EXCERPTED RECORDS ▸
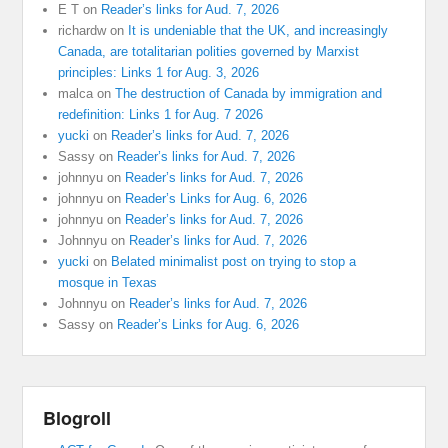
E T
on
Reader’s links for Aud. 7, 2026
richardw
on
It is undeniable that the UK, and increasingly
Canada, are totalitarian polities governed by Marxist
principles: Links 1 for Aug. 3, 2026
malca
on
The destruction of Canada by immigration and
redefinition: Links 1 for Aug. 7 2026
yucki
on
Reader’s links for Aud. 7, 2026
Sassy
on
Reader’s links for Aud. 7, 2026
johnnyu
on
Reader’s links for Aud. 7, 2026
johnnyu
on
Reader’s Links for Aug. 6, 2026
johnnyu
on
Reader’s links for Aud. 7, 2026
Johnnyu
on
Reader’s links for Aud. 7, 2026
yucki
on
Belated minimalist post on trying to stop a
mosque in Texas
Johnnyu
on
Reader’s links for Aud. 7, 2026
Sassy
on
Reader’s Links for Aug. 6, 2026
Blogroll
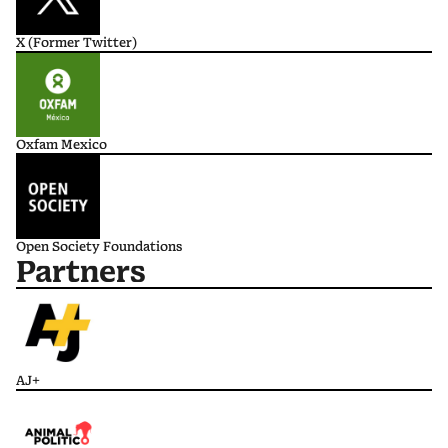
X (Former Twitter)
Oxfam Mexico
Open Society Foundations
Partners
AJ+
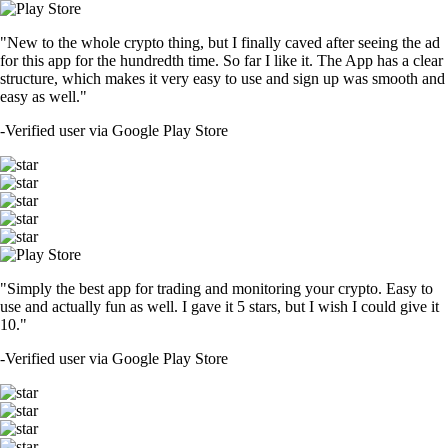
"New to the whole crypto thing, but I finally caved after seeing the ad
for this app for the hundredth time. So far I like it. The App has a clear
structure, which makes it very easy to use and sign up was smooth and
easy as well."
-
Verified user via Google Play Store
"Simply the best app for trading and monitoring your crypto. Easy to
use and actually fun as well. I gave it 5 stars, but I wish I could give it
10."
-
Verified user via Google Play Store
--
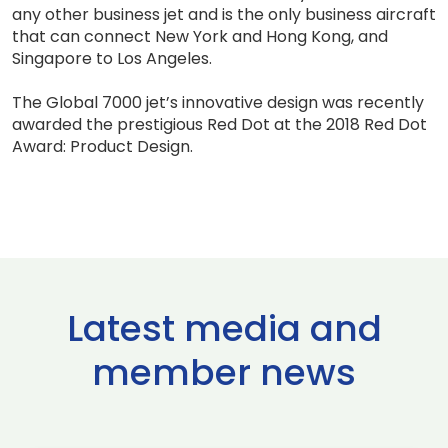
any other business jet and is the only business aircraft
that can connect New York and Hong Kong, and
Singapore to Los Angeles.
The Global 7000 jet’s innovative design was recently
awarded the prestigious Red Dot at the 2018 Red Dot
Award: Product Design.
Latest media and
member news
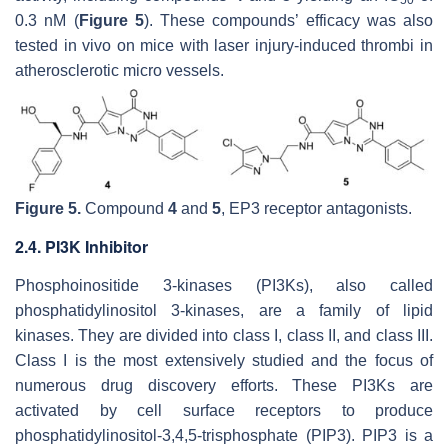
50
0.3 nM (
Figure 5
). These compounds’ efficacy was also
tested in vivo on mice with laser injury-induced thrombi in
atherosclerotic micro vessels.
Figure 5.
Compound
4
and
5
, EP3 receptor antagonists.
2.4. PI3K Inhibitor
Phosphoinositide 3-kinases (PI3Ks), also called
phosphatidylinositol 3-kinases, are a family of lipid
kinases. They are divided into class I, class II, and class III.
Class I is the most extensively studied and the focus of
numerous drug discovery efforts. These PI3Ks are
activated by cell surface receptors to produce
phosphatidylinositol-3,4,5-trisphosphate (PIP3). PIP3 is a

REQUEST ▸
Leaving all pictures out, output exactly the lines of the material above from the line with "Singapore to Los Angeles." to the line with "phosphatidylinositol-3,4,5-trisphosphate (PIP3). PIP3", both included.

ANSWER BOX ▸
Singapore to Los Angeles.
The Global 7000 jet’s innovative design was recently
awarded the prestigious Red Dot at the 2018 Red Dot
Award: Product Design.
Latest media and
member news
50
0.3 nM (
Figure 5
). These compounds’ efficacy was also
tested in vivo on mice with laser injury-induced thrombi in
atherosclerotic micro vessels.
Figure 5.
Compound
4
and
5
, EP3 receptor antagonists.
2.4. PI3K Inhibitor
Phosphoinositide 3-kinases (PI3Ks), also called
phosphatidylinositol 3-kinases, are a family of lipid
kinases. They are divided into class I, class II, and class III.
Class I is the most extensively studied and the focus of
numerous drug discovery efforts. These PI3Ks are
activated by cell surface receptors to produce
phosphatidylinositol-3,4,5-trisphosphate (PIP3). PIP3 is a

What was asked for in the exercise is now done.